- [Source material]:
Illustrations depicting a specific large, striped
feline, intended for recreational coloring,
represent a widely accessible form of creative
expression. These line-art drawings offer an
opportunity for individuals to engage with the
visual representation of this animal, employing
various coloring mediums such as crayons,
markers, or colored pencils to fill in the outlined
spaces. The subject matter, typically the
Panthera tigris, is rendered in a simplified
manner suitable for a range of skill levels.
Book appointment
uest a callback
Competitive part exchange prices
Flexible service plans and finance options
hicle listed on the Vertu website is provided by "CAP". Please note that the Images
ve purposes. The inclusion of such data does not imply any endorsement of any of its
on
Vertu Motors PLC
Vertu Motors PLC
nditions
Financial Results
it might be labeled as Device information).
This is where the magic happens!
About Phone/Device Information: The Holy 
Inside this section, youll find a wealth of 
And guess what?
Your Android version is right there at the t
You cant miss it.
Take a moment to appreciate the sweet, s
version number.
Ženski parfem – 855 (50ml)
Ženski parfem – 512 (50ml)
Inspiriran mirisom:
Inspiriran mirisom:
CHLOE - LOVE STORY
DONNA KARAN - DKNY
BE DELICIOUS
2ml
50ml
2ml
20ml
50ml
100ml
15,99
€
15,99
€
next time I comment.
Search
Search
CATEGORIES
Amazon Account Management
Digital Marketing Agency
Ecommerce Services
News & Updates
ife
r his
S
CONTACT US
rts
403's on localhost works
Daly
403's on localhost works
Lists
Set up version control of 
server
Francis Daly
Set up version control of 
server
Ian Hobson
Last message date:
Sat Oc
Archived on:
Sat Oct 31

- [What you need to do]: Nothing beyond the lines from the start of the entries through the line with "And guess what?" should appear. Repeat those lines exactly, both ends included.

- [Result of this exercise]:
Illustrations depicting a specific large, striped
feline, intended for recreational coloring,
represent a widely accessible form of creative
expression. These line-art drawings offer an
opportunity for individuals to engage with the
visual representation of this animal, employing
various coloring mediums such as crayons,
markers, or colored pencils to fill in the outlined
spaces. The subject matter, typically the
Panthera tigris, is rendered in a simplified
manner suitable for a range of skill levels.
Book appointment
uest a callback
Competitive part exchange prices
Flexible service plans and finance options
hicle listed on the Vertu website is provided by "CAP". Please note that the Images
ve purposes. The inclusion of such data does not imply any endorsement of any of its
on
Vertu Motors PLC
Vertu Motors PLC
nditions
Financial Results
it might be labeled as Device information).
This is where the magic happens!
About Phone/Device Information: The Holy 
Inside this section, youll find a wealth of 
And guess what?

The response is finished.